According to TechCrunch, the SoundOn developer doesn’t have immediate plans to spearhead a wider rollout for the cap; as it stands, the 60-minute TikTok video length limit is available to certain users in select markets. Out of the gate, responses to the change appear mixed, with a number of observers expressing reservations about watching uploads featuring a runtime towards the limit’s upper end.

Nevertheless, the move underscores TikTok’s ongoing buildout efforts notwithstanding the initially mentioned possibility of a U.S. ban. (The platform is, of course, challenging the relevant law in court.) Regardless of whether the CTS Eventim partner ultimately shuts down in the States, it also has a significant presence in different nations around the globe.

Tying that point (and the broader strategic importance of TikTok’s continued expansion) back to the music space, the app is still fueling viral artist successes as well. And TikTok itself, now publishing a monthly “global music newsletter,” is emphasizing these commercial feats.
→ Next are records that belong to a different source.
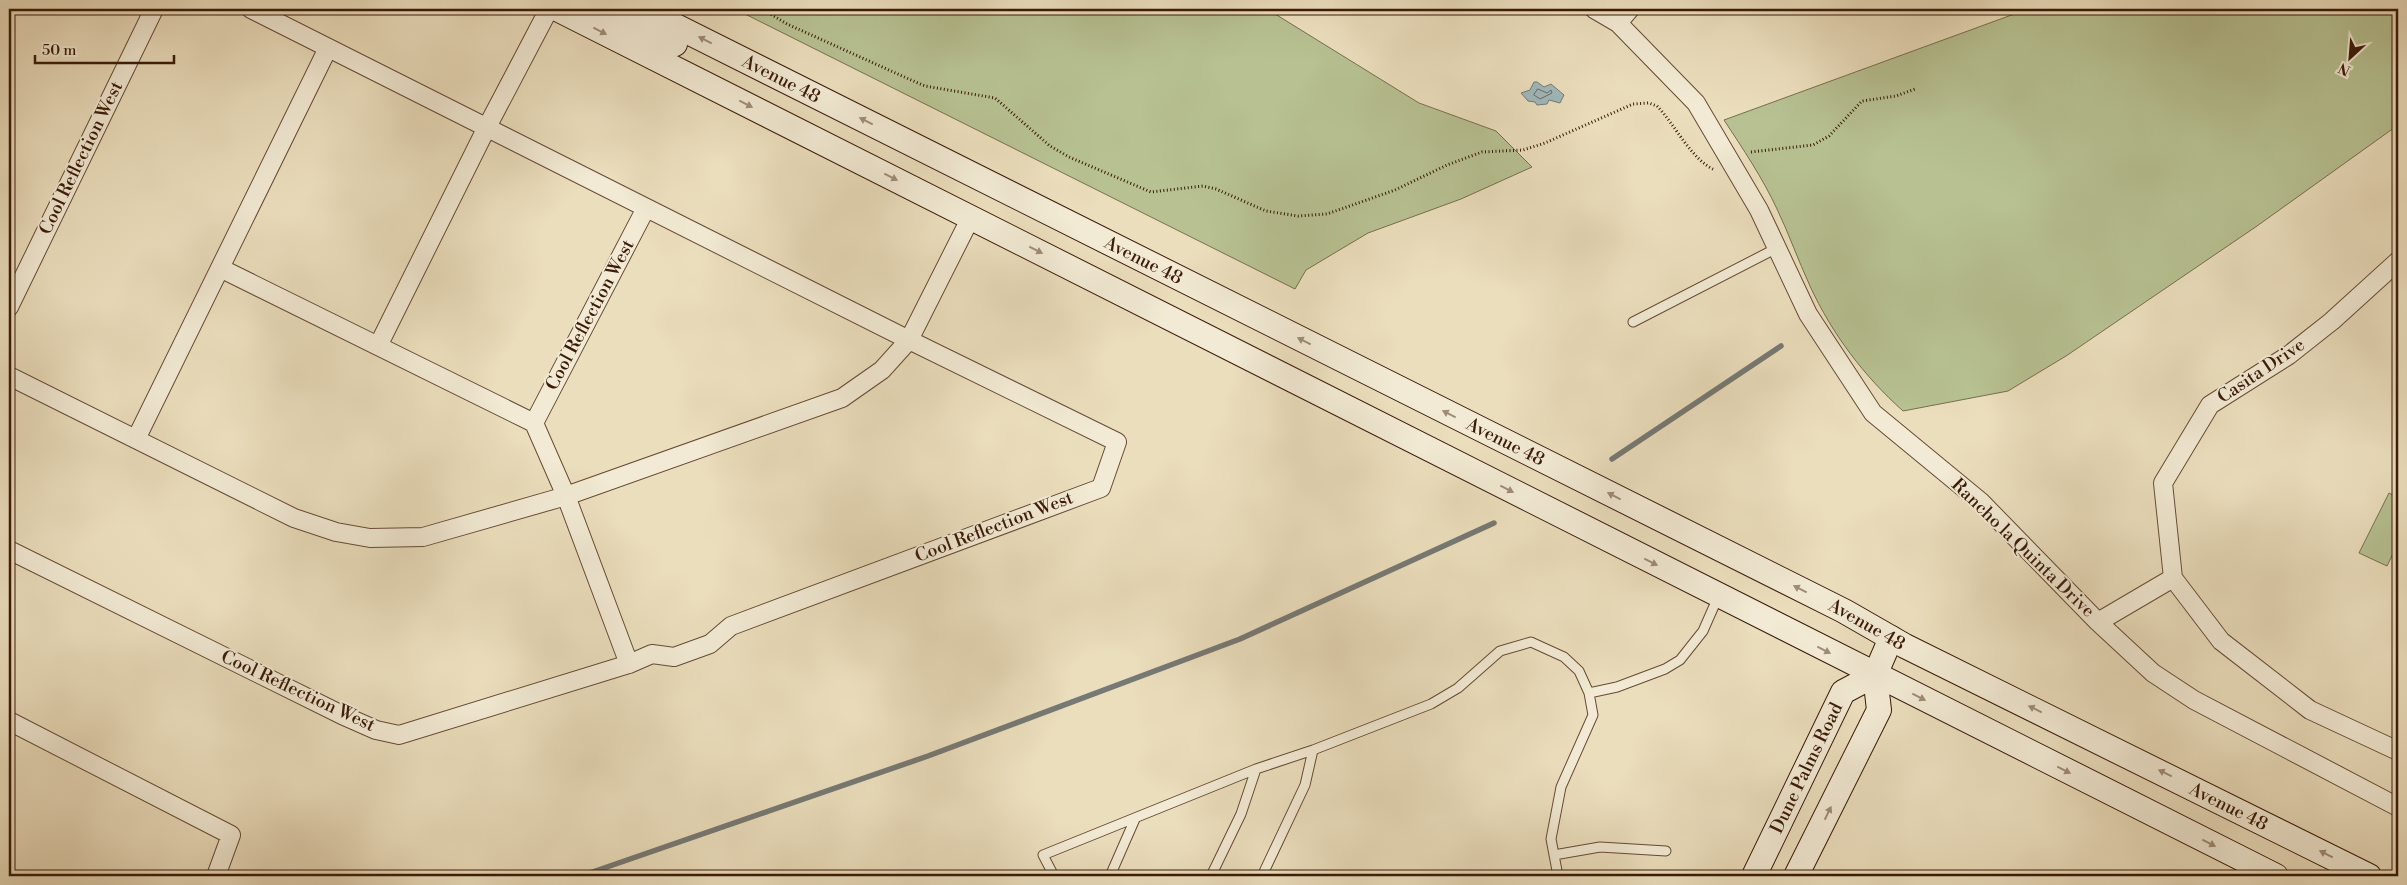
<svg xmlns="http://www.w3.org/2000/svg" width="2407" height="885" font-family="'Libre Bodoni',serif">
<rect width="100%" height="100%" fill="#ebdebd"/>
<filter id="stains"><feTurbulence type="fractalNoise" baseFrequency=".004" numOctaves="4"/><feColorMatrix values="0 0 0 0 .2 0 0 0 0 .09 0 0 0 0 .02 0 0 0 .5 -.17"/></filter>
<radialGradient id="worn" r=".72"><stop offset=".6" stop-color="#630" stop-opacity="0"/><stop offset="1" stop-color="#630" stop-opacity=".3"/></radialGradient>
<path fill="#b7c192" stroke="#786e4d" d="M735 9H1267L1419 103 1496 131 1532 167 1461 199 1368 233 1306 270 1295 289Z
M2028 9H2398V125L2257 226 2066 356 2008 391 1903 411C1864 376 1832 334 1810 286 1798 260 1789 234 1777 209 1762 177 1743 149 1724 120Z
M2389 493 2398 498V543L2387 566 2359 553Z"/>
<path fill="#9eb9bc" stroke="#767974" d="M1534 82H1537L1544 87 1551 84 1564 95 1560 103 1549 100 1547 104 1537 105 1535 102 1528 101 1521 93 1530 90Z"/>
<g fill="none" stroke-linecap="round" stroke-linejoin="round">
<path stroke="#6c6a62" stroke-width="1" d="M1538 89 1547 93 1551 90 1552 93 1540 99 1534 95Z"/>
<path stroke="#767974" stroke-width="5.5" d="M1612 459 1781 346
M581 876 928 756 1240 639 1494 523"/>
<g stroke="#664b35" stroke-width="11">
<path id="service" d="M1633 322 1777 248
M1589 693 1617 687 1665 669 1680 660 1703 631 1718 597
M1554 855 1600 847 1666 851
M1054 876 1043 855 1256 769 1313 750 1431 704 1458 688 1500 651 1531 642 1564 657 1579 671 1589 693 1593 715 1561 787 1551 839 1558 876
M1110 876 1135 819
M1211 876 1241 814 1256 769
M1262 876 1305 785 1313 750"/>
</g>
<g stroke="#664b35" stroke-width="20">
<path id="minor" d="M1594 9 1618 23 1696 103 1759 210 1808 314 1873 413 1981 502 2098 622 2153 673 2194 700 2398 807
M1618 23 1630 9
M2398 261 2332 321 2289 355 2210 405 2163 483 2173 578 2221 641 2310 710 2398 751
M220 268 534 423 566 496 629 664
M9 307 154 9
M378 346 487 127 549 9
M9 376 294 518 336 532 370 538 423 537 566 496 842 398 882 370 909 340 971 217
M534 423 646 208
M136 439 328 48
M9 550 342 715 376 730 399 735 629 664 652 654 674 657 710 644 731 626 1101 488 1117 442 909 340 251 9
M2098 622 2173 578
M9 721 231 835 216 876"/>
</g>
<g stroke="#3a1a08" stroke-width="26">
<g id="secondary">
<path d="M557 9 2276 876"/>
<path d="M605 9 675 44"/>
<path id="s1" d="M642 9 1844 611 1905 646 2369 876"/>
<path id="s2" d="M1754 876 1843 692 1875 675"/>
<path d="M1796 876 1879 710 1875 675 1891 638"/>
</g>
</g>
<path stroke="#3a1a08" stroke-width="3" stroke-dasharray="1 2.5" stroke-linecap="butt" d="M762 9 787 24 911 80 925 86 995 98 1050 146 1069 157 1151 192 1203 186 1216 189 1266 211 1298 216 1327 214 1395 190 1447 165 1482 152 1523 150 1545 143 1633 104 1649 103 1657 106C1674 123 1692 161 1715 170
M1751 152 1813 145 1829 136 1862 101 1896 96 1915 89"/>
<use href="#service" stroke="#f2ead4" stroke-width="9"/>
<use href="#minor" stroke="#f2ead4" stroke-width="18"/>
<use href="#secondary" stroke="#f2ead4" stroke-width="24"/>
</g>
<defs><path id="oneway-solid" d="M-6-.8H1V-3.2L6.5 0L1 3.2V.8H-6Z" transform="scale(1.25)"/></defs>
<g fill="#9f8c78">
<use href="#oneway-solid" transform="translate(600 31) rotate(27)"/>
<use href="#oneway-solid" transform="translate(705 40) rotate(-153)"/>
<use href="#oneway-solid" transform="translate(746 104) rotate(27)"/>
<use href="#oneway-solid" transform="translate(866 121) rotate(-153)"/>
<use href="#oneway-solid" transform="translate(891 177) rotate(27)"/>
<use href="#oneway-solid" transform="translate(1036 250) rotate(27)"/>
<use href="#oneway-solid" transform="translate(1304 341) rotate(-153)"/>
<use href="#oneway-solid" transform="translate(1449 414) rotate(-153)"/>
<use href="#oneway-solid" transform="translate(1507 489) rotate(27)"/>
<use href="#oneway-solid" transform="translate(1614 496) rotate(-153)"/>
<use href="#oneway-solid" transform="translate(1651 562) rotate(27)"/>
<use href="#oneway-solid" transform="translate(1800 589) rotate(-153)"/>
<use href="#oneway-solid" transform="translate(1824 650) rotate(27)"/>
<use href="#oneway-solid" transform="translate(1919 697) rotate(27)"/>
<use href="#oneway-solid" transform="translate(2035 709) rotate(-154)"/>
<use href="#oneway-solid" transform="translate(2064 770) rotate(27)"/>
<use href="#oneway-solid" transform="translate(2165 773) rotate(-154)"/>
<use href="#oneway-solid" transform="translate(1828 813) rotate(-64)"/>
<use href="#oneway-solid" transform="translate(2209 843) rotate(27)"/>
<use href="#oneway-solid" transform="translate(2326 854) rotate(-153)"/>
</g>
<g text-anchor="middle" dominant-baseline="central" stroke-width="4" stroke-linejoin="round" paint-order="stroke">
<g font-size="18" fill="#3a1a08" stroke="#f2ead4">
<text stroke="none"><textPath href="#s1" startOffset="156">Avenue 48</textPath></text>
<text transform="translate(81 158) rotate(-64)">Cool Reflection West</text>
<text stroke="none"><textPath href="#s1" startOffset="561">Avenue 48</textPath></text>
<text transform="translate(590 315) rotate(-62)">Cool Reflection West</text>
<text transform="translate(2261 371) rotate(-34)">Casita Drive</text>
<text stroke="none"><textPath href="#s1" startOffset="966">Avenue 48</textPath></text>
<text transform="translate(994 527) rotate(-21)">Cool Reflection West</text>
<text transform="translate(2023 548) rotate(44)">Rancho la Quinta Drive</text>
<text stroke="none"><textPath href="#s1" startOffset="1371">Avenue 48</textPath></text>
<text transform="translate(298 691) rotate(25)">Cool Reflection West</text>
<text stroke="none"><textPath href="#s2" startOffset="120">Dune Palms Road</textPath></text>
<text stroke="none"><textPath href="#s1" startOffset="1776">Avenue 48</textPath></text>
</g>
</g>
<rect width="2407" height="885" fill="none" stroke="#ebdebd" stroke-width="30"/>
<rect x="10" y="10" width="2387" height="865" fill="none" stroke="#3a1a08" stroke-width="2.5"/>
<rect x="15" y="15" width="2377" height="855" fill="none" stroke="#3a1a08"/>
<g transform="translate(2350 58) rotate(206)" stroke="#f2ead4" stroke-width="4" paint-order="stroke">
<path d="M0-4L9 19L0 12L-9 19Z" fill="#3a1a08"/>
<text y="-8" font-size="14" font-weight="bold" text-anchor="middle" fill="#3a1a08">N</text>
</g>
<path d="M35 55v8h139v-8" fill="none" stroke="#3a1a08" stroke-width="2.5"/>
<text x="42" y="55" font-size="15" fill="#3a1a08" stroke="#f2ead4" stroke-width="4" paint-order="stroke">50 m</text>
<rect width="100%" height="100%" filter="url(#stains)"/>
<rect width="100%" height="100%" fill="url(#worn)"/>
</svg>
To be sure, TikTok’s U.K. office reached out today to recap the results turned in by Tommy Richman’s “Million Dollar Baby,” which debuted in late April.

The work, which Richman previewed on TikTok for his north of 10 million followers, is still occupying the uppermost spot on Spotify’s Global Top 50. TikTok specifically noted a 571% week-on-week spike in video creations featuring the song as well as a 271% viewership jump.

This unimpaired ability to help popularize music and acts – an ability that prompted Taylor Swift to rejoin TikTok even before Universal Music did so – will be worth keeping front of mind as longer videos take center stage.

Beyond the discussion as to the app’s per-stream payments for music, artists including but not limited to Soulja Boy have touted their seemingly substantial compensation from TikTok videos and Live broadcasts.